Timing is Everything
Part of the new job duties is that I’m occasionally scheduled to work shift duty on Saturdays. Working this shift means one gets the next Monday off, so I still get 2 days off as a pseudo-weekend and the previous 6-day week is balanced by the promise of a 4-day week to follow. Of course I hadn’t been copied on the schedule and, being the new guy, didn’t even know that there was one (or that I’d been scheduled). Luckily one of my coworkers noticed I was scheduled for this past Saturday and let me know Friday morning.
I don’t really care about working on Saturday, but I spent a good portion of Friday trying to figure out what kinds of alerts and problems I was likely to run into during the day, since I’d be manning the NOC alone. My work so far has been focused mainly on handling projects, so I haven’t been immersed in the daily goings-on in the NOC with the shift guys as much as I should have been. But what the hell, a trial by fire never hurt anyone…except those that get severely burned.
In order to make a good impression, and to make sure that the guy who’s been working third shift doesn’t have to stick around any longer than necessary after what I’m sure has been a long night, I plan to show up 15 minutes early. I go to bed at a very reasonable hour Friday night and get up early enough to insure I can make the 45 minute drive to the office and arrive ahead of my scheduled start, as per my plan. I get out to my car on time, climb in the driver’s side, slide the key home, depress the clutch and turn…
grrrrrrrrrriiiiiiiiiiiiiiiiiiiiiiiiiiinnnnnnnnnnnnndddd.
Oh what the fuck.
grrrrrrrrrriiiiiiiiiiiiiiiiiiiiiiiiiiinnnnnnnnnnnnndddd.
You have got to be kidding me.
grrrrrrrrrriiiiiiiiiiiiiiiiiiiiiiiiiiinnnnnnnnnnnnndddd.

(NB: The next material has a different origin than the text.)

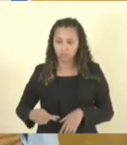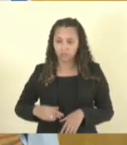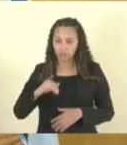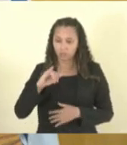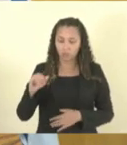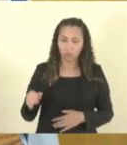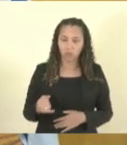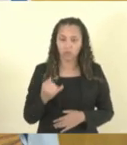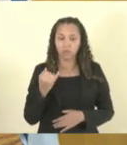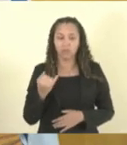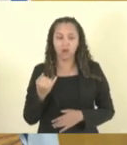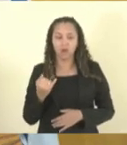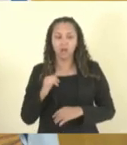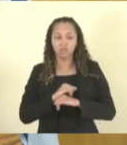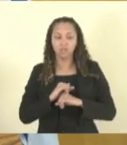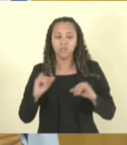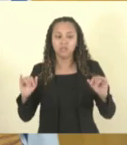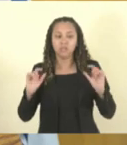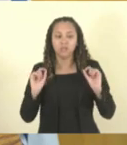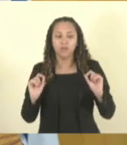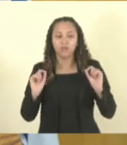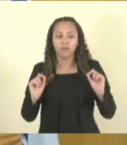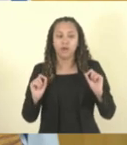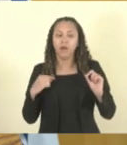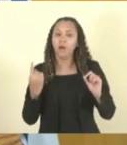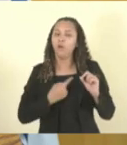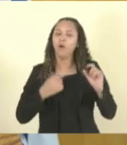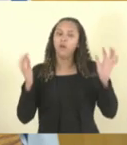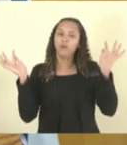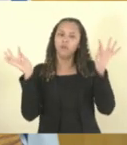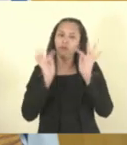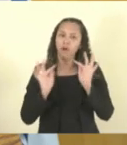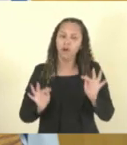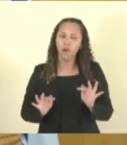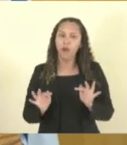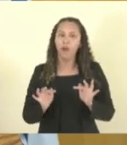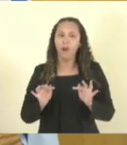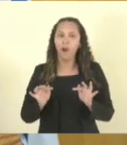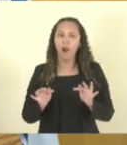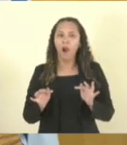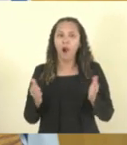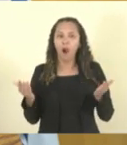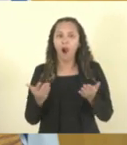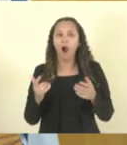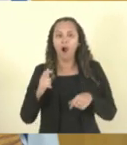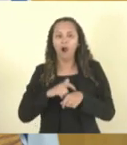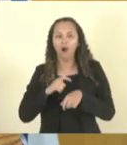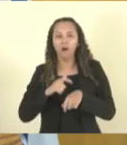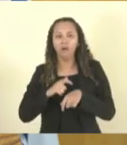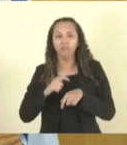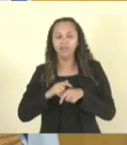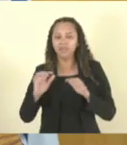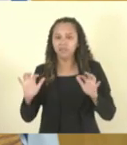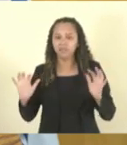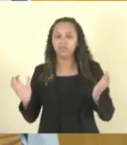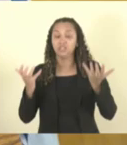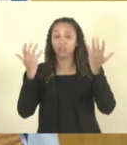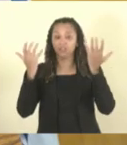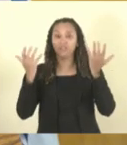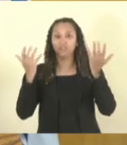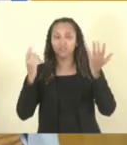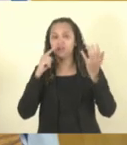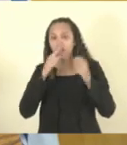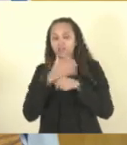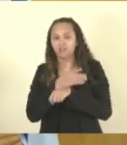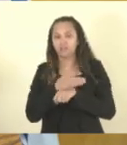oportunidade de dizer que nós estamos felizes por ter participado desse grandioso evento no município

Luckily, I own a motorcycle as well as a car (”own” being a cute term for “the bank owns, and I pay them”). Even though the fog was thick this morning, I figured it would be better to get wet and cold than to miss my first shift because my car crapped out for the first time in 55000 miles of service. I may not have windshield wipers to deal with the water that builds up on my face shield, but if you turn your head at 75 MPH, the wind does a pretty good job for you.
As I’m riding in I’m thinking to myself: “Does this bode well for my first day on shift?” Then I recalled that everyone at work told me that I’d be as bored as a cannibal at a fruit stand. That just made me more nervous. The more that people tell me how easy or boring something work-related is, the more I imagine it’s going to be painful.
So I get into work and immediately hit a locked door. Apparently one needs a key the get in these outside doors, separate from the keycard that gets us access everywhere else. Luckily, someone had blocked open another sidedoor, so I (to use the Massachusetts colloquialism) booked it inside, up the elevator and into the NOC only a minute or two late. The third-shift guy tells me he hopes I have a good online game to play, or I’m going to be bored all day. I laugh and grit my teeth and prepare for the inevitable shit-storm.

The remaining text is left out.